SECTION 5. PERIODIC REPORT. The board shall cause any annual or periodic report required under law to be prepared and delivered to an office of this state of this corporation, to be so prepared and delivered within the time limits set by law.

ARTICLE X – NOTICE AND WAIVER OF NOTICE

SECTION 1. NOTICE. Whenever any notice is required by these Bylaws to be given, personal notice is not meant unless expressly stated, and any notice so required shall be deemed to be sufficient if given by depositing the same in the United States mail, postage prepaid, addressed to the person entitled thereto at his or her address as it appears on the records of the corporation, and such notice shall be deemed to have been given on the day of such mailing. Members not entitled to vote shall not be entitled to receive notice of any meetings, except as otherwise provided by statute.

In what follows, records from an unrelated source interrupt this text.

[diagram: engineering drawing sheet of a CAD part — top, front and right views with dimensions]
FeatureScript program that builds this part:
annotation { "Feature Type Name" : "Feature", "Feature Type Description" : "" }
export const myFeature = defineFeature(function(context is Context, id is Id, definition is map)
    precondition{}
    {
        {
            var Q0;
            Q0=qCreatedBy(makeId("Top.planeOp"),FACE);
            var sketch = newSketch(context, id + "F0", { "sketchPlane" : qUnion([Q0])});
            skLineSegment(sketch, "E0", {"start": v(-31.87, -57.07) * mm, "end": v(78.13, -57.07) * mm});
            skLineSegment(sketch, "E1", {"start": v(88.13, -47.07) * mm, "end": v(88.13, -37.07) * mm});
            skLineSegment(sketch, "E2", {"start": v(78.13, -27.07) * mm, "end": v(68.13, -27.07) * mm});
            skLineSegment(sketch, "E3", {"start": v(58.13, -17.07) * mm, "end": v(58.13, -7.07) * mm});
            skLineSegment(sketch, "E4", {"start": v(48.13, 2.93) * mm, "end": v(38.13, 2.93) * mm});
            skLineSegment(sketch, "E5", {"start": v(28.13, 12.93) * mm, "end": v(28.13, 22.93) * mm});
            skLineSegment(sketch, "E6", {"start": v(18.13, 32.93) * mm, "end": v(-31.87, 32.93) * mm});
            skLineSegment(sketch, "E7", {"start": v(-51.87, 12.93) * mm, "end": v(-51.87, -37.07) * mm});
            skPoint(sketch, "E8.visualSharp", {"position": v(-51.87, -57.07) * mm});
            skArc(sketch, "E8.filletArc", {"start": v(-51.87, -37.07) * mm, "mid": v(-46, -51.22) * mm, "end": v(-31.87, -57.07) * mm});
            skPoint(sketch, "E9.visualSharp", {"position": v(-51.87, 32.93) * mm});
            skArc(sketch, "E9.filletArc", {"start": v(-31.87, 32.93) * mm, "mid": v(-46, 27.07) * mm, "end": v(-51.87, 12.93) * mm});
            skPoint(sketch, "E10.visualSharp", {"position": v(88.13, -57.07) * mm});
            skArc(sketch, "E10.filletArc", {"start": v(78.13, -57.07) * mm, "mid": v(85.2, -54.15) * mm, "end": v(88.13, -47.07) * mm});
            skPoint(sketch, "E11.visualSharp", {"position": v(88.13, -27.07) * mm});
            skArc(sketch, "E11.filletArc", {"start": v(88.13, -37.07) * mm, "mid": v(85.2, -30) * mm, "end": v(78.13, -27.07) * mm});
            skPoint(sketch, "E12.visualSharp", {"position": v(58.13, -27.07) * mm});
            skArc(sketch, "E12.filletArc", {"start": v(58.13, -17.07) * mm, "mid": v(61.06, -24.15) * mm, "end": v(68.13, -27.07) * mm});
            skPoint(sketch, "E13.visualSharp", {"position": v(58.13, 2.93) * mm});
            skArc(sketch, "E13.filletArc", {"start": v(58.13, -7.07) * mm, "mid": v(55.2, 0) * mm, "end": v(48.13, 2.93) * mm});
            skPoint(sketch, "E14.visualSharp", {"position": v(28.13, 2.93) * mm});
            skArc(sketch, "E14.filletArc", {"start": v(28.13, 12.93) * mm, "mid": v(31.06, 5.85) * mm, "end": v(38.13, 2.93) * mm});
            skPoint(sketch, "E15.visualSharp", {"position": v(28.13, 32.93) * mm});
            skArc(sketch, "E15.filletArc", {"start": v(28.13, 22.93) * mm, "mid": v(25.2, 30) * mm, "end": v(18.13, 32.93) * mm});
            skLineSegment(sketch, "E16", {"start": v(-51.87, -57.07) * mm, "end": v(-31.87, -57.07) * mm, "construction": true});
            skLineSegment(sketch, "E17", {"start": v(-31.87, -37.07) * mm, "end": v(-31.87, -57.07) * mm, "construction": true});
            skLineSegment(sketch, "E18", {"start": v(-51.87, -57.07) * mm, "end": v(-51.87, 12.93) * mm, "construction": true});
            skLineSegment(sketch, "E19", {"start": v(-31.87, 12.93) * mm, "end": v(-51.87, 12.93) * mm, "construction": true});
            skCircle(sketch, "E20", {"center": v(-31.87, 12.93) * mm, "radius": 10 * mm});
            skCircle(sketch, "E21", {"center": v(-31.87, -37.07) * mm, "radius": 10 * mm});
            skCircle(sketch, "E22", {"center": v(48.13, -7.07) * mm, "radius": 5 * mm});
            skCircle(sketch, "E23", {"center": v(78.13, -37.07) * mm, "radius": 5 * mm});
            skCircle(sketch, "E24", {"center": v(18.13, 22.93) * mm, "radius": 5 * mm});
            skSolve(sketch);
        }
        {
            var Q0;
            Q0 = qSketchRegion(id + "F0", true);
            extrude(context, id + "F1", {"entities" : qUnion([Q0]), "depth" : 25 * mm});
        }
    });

SECTION 2. WAIVER OF NOTICE. Whenever any notice whatever is required to be given under the provisions of any law, or under the provisions of the Articles of Incorporation of the corporation of these Bylaws, a waiver thereof in writing signed by the person or persons entitled to said notice, whether before or after the time stated therein, shall be deemed proper notice.

ARTICLE XI - IRC 501(c)(3) TAX EXEMPTION PROVISIONS

SECTION 1. LIMITATIONS ON ACTIVITIES. No substantial part of the activities of this corporation shall be the carrying on of propaganda, or otherwise attempting to influence legislation [except as otherwise provided by Section 501(h) of the Internal Revenue Code], and this corporation shall not participate in, or intervene in (including the publishing or distribution of statements), any political campaign on behalf of, or in opposition to, any candidate for public office. Not withstanding any other provisions of these Bylaws, this corporation shall not carry on any activities not permitted to be carried on (a) by a corporation exempt from federal income tax under Section 501(c)(3) of the Internal Revenue Code, or (b) by a corporation, contributions to which are deductible under Section 170(c)(2) of the Internal Revenue Code.

SECTION 2. PROHIBITION AGAINST PRIVATE INUREMENT. No part of the net earnings of this corporation shall inure to the benefit of, or be distributable to, its members, directors or trustees, officers, or other private persons, except that the corporation shall be authorized and empowered to pay reasonable compensation for services rendered and to make payments and distributions in furtherance of the purposes of this corporation.

ARTICLE XII – AMENDMENTS

SECTION 1.AMENDMENTS. These Bylaws may be altered and repealed and Bylaws may be made at any annual meeting or any special meeting thereof if notice thereof is contained in the notice of such special meeting, by the affirmative vote of a majority of the Board of Directors, at any regular meeting of the Board of Directors, or at any special meeting of the Board of Directors, if notice thereof is contained in the notice of such special meeting.

If there is any conflict between the provisions of these Bylaws and the Articles of Incorporation of this corporation, the provisions of the Articles of Incorporation shall govern.

Should any of the provisions or portions of these Bylaws be held unenforceable or invalid for any reason, the remaining provisions and portions of these Bylaws shall be unaffected by such holding.

All references in these Bylaws to a section or sections of the Internal Revenue Code shall be to such sections of the Internal Revenue Code of 1986 as amended from time to time, or to corresponding provisions of any future federal tax code.

ADOPTION OF BYLAWS

We, the undersigned, are the initial officers of this corporation, and we consent to, and hereby do, adopt the foregoing Bylaws, consisting of eight preceding pages, as the Bylaws of this corporation.